While the lab hypothesis is being taken more seriously, including by Biden administration officials, the debate is still colored by political tensions, including over how much evidence is needed to sustain the hypothesis.

The State Department fact sheet issued during the Trump administration, which drew on classified intelligence, said that the "U.S. government has reason to believe that several researchers inside the WIV became sick in autumn 2019, before the first identified case of the outbreak, with symptoms consistent with both Covid-19 and seasonal illnesses."

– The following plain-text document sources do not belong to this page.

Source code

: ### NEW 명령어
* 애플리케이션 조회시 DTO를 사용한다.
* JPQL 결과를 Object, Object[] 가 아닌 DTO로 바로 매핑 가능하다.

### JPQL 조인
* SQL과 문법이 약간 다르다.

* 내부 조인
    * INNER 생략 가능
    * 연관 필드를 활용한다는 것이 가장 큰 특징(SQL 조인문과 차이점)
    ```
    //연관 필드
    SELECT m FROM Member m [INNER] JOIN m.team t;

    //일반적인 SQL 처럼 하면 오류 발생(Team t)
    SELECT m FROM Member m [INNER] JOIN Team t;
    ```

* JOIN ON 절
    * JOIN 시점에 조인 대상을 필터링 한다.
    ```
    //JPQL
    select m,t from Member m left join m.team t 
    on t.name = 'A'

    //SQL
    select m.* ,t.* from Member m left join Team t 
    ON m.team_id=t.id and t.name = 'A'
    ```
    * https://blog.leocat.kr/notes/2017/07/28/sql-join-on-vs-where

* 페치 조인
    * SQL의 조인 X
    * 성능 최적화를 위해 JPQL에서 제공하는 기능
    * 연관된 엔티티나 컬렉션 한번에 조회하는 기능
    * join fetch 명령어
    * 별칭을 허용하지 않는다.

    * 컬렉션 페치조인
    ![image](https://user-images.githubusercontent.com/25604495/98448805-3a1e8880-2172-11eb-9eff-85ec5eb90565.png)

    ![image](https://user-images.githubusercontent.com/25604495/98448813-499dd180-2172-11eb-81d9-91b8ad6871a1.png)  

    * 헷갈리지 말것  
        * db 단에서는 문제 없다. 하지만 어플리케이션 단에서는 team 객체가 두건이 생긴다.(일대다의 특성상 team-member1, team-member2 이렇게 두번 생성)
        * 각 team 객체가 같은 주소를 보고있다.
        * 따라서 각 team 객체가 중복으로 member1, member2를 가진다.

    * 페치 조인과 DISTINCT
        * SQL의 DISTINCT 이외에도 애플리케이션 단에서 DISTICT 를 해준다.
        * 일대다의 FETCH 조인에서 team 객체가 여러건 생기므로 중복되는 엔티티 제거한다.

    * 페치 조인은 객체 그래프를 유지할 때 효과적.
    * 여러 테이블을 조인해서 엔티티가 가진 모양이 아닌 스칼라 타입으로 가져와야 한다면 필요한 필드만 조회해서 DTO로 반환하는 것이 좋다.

The Jan. 15 fact sheet added that this fact "raises questions about the credibility" of Dr. Shi and criticized Beijing for its "deceit and disinformation" while acknowledging that the U.S. government hasn't determined exactly how the pandemic began.

The Biden administration hasn't disputed any of the assertions in the fact sheet, which current and former officials said was vetted by U.S. intelligence agencies. The fact sheet also covered research activities at the WIV, its alleged cooperation on some projects with the Chinese military and accidents at other Chinese labs.

But one Biden administration official said that by highlighting data that pointed to the lab leak hypothesis, Trump administration officials had sought "to put spin on the ball." Several U.S. officials described the intelligence as "circumstantial," worthy of further exploration but not conclusive on its own.

Asked about the Jan. 15 statement, State Department spokesman Ned Price said: "A fact sheet issued by the previous administration on January 15 did not draw any conclusions regarding the origins of the coronavirus. Rather, it focused on the lack of transparency surrounding the origins."

The studies of the virus's origins are still colored by political tensions.